Артур и Кэй сражались на легких деревянных мечах. Пятилетний Артур, стройный и ловкий, часто наносил восьмилетнему Кэю точные и быстрые удары, а тот, тяжелый и неповоротливый, немного медлительный, бил сплеча, не задумываясь, как будто рубил лес. В Артуре угадывалось уже рослое и могучее тело его отца и красота Игрейны, от которой он взял правильный овал лица, светлую кожу, голубые глаза и густые темные волосы. Кэй, раздраженный тем, как легко его побеждает ребенок, потерял всякое терпение и нанес боковой удар такой силы, что его противник, хотя и успел подставить меч, не сумел его отбить и сильно ушиб руку. Он не издал ни звука, но было видно, как трудно ему продолжать бой.

— Довольно, — сказал Эктор. — Кэй, ты опять злоупотребляешь своей силой; вспышка твоего уязвленного самолюбия доказывает лишь слабость твоего духа. Потому что ранний талант Артура — вместо того чтобы вдохновлять — унижает тебя и превращает честное соревнование в грубую и личную ссору. Уходи вон и не попадайся мне на глаза до вечера.

Кэй попросил прощения у Артура, который его с готовностью простил, и, пристыженный, ушел.

— Он не злой, — продолжал Эктор, обернувшись ко мне, — просто самолюбивый и порывистый.

— Не страшно, Эктор. И даже то, что ты называешь слабостью духа твоего сына, может оказаться полезным, если оно укрепляет дух Артура.

— Не всегда легко быть простым орудием, господин мой, как бы велика ни была цель. Я тоже отец, и Кэй иногда беспокоит меня. Быть может, ему будет дозволено получить хотя бы толику того учения, что так великодушно ты преподаешь Артуру?

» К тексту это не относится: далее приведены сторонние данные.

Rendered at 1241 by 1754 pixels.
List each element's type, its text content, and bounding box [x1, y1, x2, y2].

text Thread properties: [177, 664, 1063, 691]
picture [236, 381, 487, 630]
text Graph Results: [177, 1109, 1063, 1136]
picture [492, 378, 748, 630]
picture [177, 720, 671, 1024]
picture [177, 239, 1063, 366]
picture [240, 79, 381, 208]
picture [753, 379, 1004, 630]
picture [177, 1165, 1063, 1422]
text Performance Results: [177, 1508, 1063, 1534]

— Кэй займет в Логрисе завидное положение, возможно, даже незаслуженно высокое. Однако даже по этой величайшей милости он не сможет получить королевского воспитания, и в еще меньшей степени, воспитания, данного этому королю. Это слишком тонкая алхимия, не терпящая присутствия инородных тел. В противном случае, зачем бы я удалял Артура от двора? Ты говоришь, Эктор, что ты отец? Хорошо, я не мешаю тебе. К тому же ты мудр и добр — так воспитывай же своего сына и не беспокой меня. А теперь оставь нас одних. После того как он ушел, Артур сказал мне с упреком:

— Эктор любит меня. И Кэй тоже, несмотря на свою вспыльчивость. Они для меня как отец и брат.

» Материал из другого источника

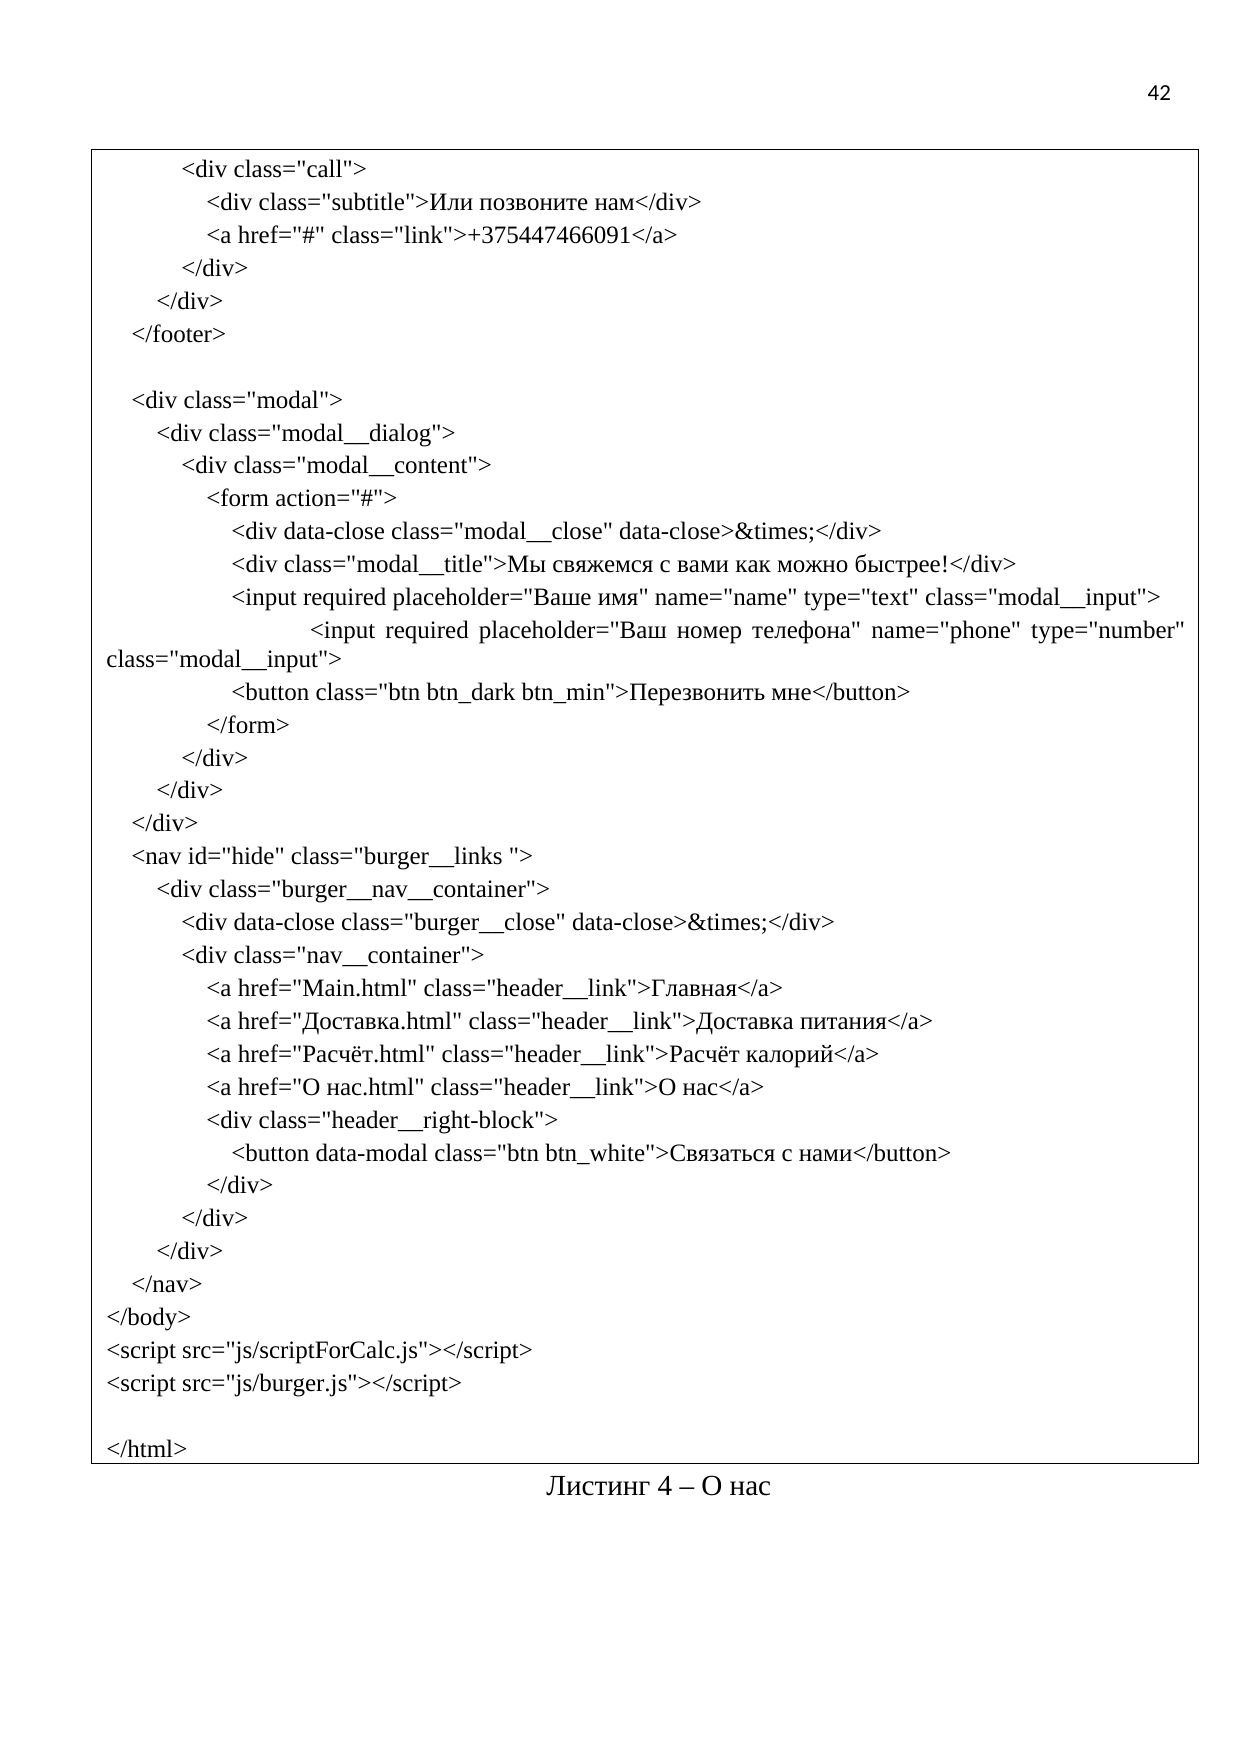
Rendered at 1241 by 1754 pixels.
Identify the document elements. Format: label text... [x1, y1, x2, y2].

text Листинг 4 – О нас [136, 1468, 1181, 1501]
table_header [92, 150, 1198, 1463]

— Они только стражи твои, Артур. Утер и Игрейна — твои отец и мать по крови, а я — твой духовный отец. Такого рода разделение не ново в короткой истории Логриса и Уэльса. Привязанность Эктора, конечно же, нужна тебе, но не настолько, чтобы повлиять на твою судьбу.

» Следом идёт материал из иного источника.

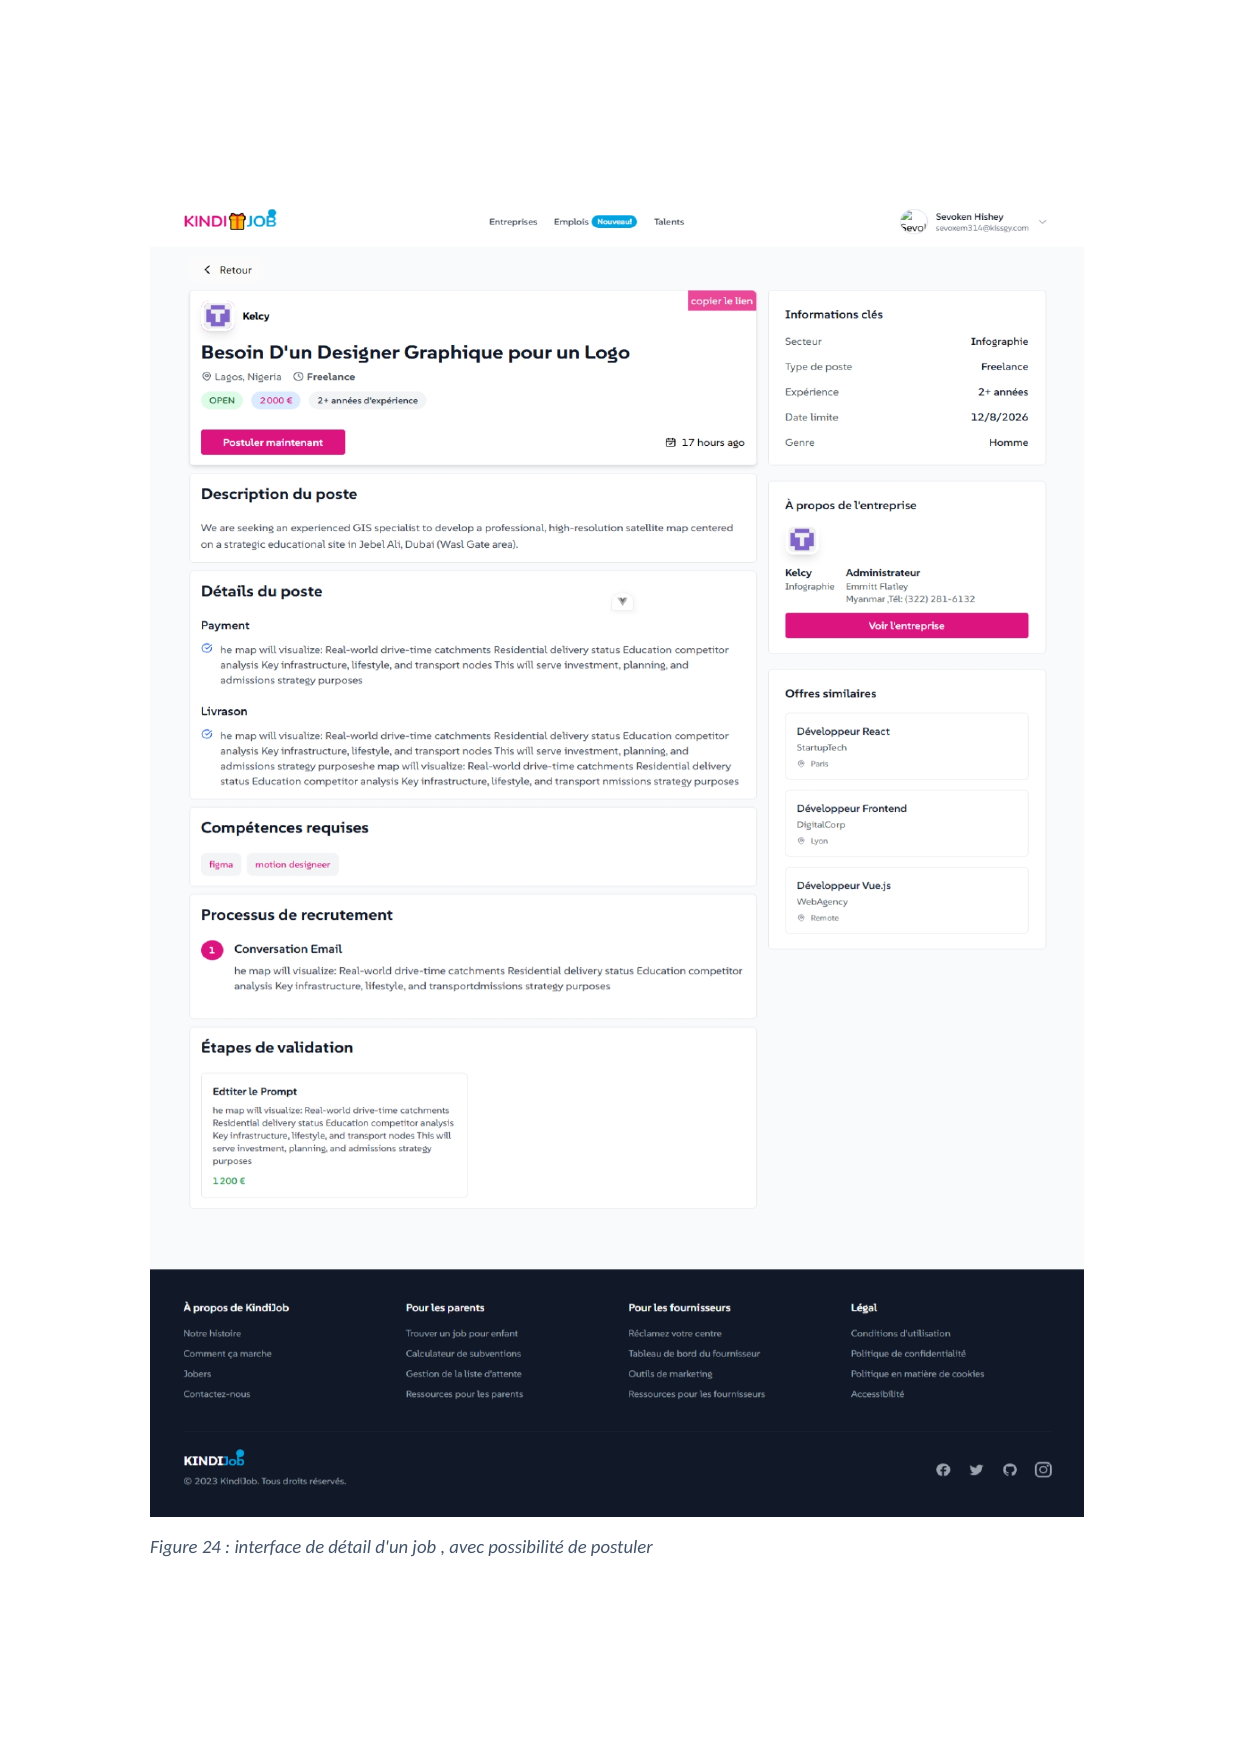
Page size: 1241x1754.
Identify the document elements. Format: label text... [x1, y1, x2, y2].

text Figure 24 : interface de détail d'un job , avec possibilité de postuler [150, 1536, 1090, 1559]
picture [150, 196, 1084, 1517]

— Для того ли ты отнял меня у моих родителей?

— Да, Артур. Ибо если хочешь владеть чьим-либо умом так, чтобы впоследствии он владел собой сам, нельзя воспитывать его посреди страстей. Твой отец — великий король, но в нем благородство неотделимо от жестокости, мудрость от безумия, расчет от безотчетного порыва — не мог же я взять какую-нибудь одну часть его, указав ее тебе в качестве образца, и отбросить, скрыв ее от тебя, другую, имеющую свое первобытное очарование. Поэтому-то он хотя и великий король, но не тот, что нужен для будущего мира, — в чем я как раз и вижу твое предназначение. Король деятельный и король-мечтатель — ибо праздная мечта бесплодна, а действие без мечты, сестры идеала, — бесцельно. Король, который возбудит страсти, но сам никогда им не поддастся, ибо в страстях есть покорность, а король подвластен лишь своей собственной воле. Но не чувствам. Любовь — наверное, самое благородное, что есть в человеке, само основание жизни и тайный смысл мира. Но как и все чувства, она недолговечна и непредсказуема. Правда не в чувстве, но в законе. И потому отныне и навеки назначение короля — блюсти закон.